Some time ago, I also wrote about data breaches by various companies, in which the personal identifying information of hundreds of thousands of consumers have been lost or stolen due to the negligence of these companies.

One of them, ChoicePoint, lost the personal information of 163,000 people when thieves managed to gain access to the company's massive database (home to about 19 billion records, including Social Security numbers, addresses, and real estate holdings).

After paying a then record $10 million fine in 2006 to the Federal Trade Commission and an additional $5 million to compensate affected consumers, ChoicePoint entered into an agreement last year with 43 states including Texas.

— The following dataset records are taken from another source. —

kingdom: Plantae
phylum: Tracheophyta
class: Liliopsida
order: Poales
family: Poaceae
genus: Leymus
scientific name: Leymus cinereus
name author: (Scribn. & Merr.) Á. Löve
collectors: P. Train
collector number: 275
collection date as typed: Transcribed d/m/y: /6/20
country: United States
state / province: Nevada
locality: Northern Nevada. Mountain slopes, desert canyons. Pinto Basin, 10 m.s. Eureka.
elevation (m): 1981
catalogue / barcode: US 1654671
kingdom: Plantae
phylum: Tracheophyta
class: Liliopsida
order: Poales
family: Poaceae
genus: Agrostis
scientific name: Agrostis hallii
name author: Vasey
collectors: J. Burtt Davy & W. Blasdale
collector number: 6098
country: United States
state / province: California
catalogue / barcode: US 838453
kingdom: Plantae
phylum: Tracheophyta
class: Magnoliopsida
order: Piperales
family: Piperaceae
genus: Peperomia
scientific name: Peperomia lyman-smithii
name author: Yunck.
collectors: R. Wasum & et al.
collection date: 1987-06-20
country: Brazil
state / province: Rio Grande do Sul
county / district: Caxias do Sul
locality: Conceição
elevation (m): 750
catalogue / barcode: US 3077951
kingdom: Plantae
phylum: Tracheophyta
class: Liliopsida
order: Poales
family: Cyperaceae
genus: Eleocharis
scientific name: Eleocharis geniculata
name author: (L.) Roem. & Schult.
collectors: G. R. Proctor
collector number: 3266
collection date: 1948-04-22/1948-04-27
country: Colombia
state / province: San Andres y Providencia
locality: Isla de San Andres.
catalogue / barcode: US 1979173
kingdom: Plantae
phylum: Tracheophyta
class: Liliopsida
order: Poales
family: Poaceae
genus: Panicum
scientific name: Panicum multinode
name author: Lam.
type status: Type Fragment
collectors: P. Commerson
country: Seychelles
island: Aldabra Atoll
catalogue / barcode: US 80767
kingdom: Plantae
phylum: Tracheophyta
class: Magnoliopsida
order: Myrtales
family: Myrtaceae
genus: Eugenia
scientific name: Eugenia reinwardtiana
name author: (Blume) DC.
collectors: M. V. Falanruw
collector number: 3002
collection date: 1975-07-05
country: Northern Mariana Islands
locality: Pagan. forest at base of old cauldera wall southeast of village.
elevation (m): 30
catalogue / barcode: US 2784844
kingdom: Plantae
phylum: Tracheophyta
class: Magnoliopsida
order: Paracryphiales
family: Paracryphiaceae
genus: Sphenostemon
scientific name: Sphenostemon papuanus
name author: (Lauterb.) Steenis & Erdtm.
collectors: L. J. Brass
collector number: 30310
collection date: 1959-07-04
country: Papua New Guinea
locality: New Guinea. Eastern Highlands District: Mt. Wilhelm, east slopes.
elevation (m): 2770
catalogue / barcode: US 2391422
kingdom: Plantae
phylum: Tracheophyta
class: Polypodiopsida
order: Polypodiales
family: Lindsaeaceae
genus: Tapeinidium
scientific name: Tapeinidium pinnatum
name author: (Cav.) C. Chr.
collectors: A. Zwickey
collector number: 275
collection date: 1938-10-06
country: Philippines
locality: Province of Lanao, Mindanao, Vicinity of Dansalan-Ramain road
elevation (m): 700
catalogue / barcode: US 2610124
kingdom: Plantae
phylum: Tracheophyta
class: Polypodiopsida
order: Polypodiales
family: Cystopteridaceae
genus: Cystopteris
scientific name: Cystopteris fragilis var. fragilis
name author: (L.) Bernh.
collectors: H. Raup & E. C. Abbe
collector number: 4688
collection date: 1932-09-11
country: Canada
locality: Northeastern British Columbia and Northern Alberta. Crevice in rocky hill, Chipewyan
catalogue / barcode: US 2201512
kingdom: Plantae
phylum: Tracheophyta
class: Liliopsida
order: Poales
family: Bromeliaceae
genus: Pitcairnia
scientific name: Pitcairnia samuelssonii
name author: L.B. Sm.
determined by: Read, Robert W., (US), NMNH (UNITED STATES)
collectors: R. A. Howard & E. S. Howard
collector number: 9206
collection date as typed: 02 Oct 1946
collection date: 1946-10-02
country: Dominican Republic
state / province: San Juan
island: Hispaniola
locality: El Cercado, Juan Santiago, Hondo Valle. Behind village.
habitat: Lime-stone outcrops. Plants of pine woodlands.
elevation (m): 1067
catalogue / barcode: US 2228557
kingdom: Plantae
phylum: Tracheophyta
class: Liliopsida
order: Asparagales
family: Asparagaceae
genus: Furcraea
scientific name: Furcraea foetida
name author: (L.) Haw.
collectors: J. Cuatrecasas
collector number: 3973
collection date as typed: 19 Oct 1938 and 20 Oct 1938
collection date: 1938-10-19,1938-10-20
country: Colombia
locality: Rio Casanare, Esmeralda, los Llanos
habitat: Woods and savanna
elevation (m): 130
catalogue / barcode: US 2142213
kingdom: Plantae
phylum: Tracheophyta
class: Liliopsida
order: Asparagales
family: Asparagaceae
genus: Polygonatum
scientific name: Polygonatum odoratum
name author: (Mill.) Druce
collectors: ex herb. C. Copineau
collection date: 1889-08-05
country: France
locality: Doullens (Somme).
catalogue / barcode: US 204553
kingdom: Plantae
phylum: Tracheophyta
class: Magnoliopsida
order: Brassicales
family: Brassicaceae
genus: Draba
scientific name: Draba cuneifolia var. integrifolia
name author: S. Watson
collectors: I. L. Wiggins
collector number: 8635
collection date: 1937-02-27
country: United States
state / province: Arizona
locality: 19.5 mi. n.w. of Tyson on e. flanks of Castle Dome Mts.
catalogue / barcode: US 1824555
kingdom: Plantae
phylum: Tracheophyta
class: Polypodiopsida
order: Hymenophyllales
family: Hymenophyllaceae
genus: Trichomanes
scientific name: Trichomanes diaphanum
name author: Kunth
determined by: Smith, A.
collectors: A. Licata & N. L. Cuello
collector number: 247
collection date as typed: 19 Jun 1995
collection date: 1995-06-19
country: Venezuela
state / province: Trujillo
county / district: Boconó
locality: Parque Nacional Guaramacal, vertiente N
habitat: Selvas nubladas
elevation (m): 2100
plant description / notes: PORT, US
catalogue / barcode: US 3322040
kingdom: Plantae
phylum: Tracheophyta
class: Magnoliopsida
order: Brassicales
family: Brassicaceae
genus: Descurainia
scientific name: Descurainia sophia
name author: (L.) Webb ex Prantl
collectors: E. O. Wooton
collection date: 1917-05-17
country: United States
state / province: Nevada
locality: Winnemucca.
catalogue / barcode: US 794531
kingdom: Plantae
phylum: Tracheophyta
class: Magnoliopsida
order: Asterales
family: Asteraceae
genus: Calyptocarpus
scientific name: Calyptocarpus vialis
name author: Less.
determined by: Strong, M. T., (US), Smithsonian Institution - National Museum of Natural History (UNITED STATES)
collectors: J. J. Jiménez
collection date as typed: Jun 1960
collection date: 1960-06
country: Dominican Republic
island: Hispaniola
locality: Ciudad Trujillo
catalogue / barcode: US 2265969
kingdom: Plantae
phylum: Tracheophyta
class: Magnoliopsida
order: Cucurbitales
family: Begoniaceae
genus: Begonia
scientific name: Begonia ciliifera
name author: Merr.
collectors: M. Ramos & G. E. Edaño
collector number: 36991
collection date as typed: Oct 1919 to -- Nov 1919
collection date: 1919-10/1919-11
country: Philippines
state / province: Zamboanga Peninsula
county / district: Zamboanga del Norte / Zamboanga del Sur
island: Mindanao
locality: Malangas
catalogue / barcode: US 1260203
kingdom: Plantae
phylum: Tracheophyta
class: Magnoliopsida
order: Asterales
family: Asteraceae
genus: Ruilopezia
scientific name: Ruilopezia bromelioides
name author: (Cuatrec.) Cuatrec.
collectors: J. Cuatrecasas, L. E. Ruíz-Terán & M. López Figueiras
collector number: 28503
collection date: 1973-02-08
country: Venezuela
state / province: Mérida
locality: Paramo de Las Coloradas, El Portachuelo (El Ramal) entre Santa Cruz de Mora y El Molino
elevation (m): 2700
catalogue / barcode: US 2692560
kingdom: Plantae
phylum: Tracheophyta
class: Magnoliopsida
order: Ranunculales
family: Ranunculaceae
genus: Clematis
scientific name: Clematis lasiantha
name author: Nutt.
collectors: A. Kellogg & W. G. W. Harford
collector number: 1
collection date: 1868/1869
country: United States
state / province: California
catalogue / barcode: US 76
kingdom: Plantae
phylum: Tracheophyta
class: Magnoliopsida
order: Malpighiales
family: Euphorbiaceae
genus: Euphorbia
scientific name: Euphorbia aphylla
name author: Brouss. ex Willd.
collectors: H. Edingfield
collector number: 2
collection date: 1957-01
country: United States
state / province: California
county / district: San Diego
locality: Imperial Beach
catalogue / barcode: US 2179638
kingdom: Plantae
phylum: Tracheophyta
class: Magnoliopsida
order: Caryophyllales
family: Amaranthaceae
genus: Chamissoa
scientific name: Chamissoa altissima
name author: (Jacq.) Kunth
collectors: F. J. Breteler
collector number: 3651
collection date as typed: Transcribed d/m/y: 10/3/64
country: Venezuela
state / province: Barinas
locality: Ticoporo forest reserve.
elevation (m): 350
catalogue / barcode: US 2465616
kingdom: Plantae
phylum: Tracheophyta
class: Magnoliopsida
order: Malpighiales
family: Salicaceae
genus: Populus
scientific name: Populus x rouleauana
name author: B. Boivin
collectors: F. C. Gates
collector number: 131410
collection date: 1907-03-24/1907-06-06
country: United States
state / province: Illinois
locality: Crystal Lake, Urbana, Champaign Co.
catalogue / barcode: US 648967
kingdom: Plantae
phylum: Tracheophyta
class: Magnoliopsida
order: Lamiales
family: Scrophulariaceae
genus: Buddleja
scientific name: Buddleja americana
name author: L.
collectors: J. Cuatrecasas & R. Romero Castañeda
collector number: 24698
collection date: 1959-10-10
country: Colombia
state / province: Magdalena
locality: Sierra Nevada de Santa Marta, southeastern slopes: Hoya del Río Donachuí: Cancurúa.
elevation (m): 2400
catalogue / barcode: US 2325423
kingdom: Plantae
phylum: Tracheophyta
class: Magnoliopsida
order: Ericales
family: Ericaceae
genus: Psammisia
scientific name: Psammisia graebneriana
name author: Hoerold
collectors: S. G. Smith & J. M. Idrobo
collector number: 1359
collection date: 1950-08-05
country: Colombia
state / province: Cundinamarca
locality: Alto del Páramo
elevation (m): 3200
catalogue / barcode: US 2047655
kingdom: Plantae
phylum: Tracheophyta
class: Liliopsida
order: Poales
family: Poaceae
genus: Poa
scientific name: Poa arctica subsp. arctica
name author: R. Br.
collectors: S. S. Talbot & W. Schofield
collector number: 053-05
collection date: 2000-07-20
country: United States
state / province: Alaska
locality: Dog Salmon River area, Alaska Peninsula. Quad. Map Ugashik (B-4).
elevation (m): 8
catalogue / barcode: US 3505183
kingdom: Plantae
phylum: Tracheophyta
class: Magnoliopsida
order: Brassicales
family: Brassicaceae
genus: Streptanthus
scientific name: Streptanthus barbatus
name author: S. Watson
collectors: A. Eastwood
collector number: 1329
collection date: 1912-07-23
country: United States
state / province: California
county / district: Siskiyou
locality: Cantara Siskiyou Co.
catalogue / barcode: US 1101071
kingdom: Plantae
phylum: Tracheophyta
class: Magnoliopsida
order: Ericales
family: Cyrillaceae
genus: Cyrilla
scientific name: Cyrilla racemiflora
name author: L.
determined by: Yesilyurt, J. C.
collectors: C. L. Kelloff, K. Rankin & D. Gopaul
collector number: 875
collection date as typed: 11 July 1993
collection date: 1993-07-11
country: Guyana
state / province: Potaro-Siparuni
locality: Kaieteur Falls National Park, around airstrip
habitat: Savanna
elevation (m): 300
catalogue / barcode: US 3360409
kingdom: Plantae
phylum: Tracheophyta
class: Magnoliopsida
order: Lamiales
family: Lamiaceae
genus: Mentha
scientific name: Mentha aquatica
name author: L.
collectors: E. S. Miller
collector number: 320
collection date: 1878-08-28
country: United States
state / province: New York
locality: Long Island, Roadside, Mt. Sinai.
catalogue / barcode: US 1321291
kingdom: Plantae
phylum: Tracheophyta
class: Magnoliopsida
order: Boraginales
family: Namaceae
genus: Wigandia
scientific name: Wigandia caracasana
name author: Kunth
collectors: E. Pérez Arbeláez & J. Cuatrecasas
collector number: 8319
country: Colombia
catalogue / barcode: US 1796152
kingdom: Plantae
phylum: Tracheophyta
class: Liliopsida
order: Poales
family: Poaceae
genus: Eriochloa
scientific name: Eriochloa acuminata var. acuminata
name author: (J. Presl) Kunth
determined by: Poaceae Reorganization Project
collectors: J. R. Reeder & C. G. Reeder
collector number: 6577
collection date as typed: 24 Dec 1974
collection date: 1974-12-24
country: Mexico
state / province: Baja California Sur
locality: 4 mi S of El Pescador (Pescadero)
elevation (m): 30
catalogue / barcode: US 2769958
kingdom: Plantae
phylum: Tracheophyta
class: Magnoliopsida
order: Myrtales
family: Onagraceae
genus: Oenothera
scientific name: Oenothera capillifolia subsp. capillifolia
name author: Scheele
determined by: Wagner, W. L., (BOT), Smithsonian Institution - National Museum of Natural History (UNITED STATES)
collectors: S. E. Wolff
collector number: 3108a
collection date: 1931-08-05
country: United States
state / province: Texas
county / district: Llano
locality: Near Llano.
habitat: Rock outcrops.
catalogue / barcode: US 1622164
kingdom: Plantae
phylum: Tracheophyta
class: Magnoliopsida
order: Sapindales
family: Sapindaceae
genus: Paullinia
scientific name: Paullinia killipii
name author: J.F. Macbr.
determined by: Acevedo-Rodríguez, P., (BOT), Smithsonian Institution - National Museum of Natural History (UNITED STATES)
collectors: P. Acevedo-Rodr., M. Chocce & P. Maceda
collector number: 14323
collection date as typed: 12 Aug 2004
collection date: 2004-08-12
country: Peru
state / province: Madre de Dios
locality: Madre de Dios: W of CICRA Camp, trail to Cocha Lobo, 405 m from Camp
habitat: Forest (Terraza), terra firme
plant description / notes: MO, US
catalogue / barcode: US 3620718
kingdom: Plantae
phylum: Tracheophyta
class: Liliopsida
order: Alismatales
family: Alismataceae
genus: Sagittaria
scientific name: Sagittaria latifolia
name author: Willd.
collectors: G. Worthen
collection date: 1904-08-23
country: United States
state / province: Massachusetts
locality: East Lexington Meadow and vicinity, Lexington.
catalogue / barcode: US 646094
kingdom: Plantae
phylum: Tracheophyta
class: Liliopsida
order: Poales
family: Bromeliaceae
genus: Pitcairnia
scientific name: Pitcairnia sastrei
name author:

The agreement calls for payment of a $500,000 settlement, as well as periodic audits and the implementation of greater security measures to ensure that only legitimate companies can get access to such personally identifying information.

I also wrote recently about some people whom you would be surprised to find are lawyers, including a couple of NFL cheerleaders.

It turns out that there's another beauty with a J.D. seen regularly on television. Stacey Gardner, a model who graduated from Southwestern Law School and passed the California bar exam in 2005, probably expected to be carrying a briefcase around in her chosen profession. But while eating lunch at a little cafe, she was approached by a casting director. Now she's lugging around Suitcase No. 2 as one of the 26 beautiful women on the hit game show "Deal or No Deal."

Don't look for her to carry luggage around forever, though; she's engaged to professional tennis player Mardy Fish, and hopes to go into sports and entertainment law someday.

Another story with a happy ending concerned one of the more ridiculous legal proceedings I wrote about last year. The owner of Geno's Steaks, a popular Philadelphia eatery, had placed a sign in the window of his shop that read "This is America, when ordering, please speak English."

Critics alleged that the sign was discriminatory, and that the sign discouraged customers of certain backgrounds from eating there. Philadelphia's overly politically correct, over-reaching Commission on Human Relations held a formal hearing, even though it acknowledged that no patrons had actually been denied service on the basis of their inability to speak English.

It even brought University of Pennsylvania sociology professor Camilla Charles, who climbed out of her ivory tower long enough to testify that the Geno's sign was reminiscent of "whites only" signs from the Jim Crow South.

Mr. Vento, who argues that the sign expresses opinions protected by the First Amendment, testified that he had concerns over the issue of immigration reform. He also had a simple, legitimate business purpose for the sign: to keep the line moving at his busy eatery. Vento was represented by attorneys from the Southeastern Legal Foundation, a public interest law firm in Atlanta.

In a gesture whose irony was apparently lost on the Commission on Human Relations, the hearing took place at the historic Arch Street Meeting House; given to the Philadelphia Quakers by William Penn in 1693, the building has been called a symbol of "tolerance, equality and peace."

In March 2008 the three-member panel of the Commission announced that in a 2-1 vote, it found that the English-only signs were not discriminatory, thus ending the silly prosecution. Common sense won out after all.

If only all the cases I write about had such happy endings.